**WHAT YOU HAVE TO DO:** From the entries below, please output exactly the lines starting at the one containing "Daniel Rutkowski" and ending at the one containing "Viale Regina Margherita, 278 - 00198", both included.

**DATA RECORDS:**
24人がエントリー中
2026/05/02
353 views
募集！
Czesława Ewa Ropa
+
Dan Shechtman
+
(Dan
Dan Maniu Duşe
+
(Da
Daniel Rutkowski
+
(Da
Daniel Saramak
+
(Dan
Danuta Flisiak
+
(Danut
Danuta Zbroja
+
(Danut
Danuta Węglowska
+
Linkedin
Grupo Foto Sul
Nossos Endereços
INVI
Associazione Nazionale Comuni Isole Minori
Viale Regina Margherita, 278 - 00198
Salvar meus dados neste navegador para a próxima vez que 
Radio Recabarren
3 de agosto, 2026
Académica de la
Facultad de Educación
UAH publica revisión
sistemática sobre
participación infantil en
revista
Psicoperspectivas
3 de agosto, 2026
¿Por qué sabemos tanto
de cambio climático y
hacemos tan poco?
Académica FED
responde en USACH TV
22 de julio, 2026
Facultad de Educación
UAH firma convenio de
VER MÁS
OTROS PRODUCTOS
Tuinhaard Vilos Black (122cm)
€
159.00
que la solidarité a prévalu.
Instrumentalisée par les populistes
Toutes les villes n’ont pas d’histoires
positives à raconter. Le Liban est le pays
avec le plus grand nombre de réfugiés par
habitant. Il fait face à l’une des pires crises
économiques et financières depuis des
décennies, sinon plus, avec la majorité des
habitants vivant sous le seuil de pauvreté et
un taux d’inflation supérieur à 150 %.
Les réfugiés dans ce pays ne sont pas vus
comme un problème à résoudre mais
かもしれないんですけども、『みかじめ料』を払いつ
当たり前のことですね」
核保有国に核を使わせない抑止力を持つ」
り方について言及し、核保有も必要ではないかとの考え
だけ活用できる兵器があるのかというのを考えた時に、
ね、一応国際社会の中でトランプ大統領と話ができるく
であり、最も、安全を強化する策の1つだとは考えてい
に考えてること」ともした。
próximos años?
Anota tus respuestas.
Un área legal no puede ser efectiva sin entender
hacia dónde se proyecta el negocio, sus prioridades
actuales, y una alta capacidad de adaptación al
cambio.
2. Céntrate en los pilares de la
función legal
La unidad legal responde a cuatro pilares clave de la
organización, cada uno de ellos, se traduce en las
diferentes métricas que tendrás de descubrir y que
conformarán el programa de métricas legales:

**RESPONSE:**
Daniel Rutkowski
+
(Da
Daniel Saramak
+
(Dan
Danuta Flisiak
+
(Danut
Danuta Zbroja
+
(Danut
Danuta Węglowska
+
Linkedin
Grupo Foto Sul
Nossos Endereços
INVI
Associazione Nazionale Comuni Isole Minori
Viale Regina Margherita, 278 - 00198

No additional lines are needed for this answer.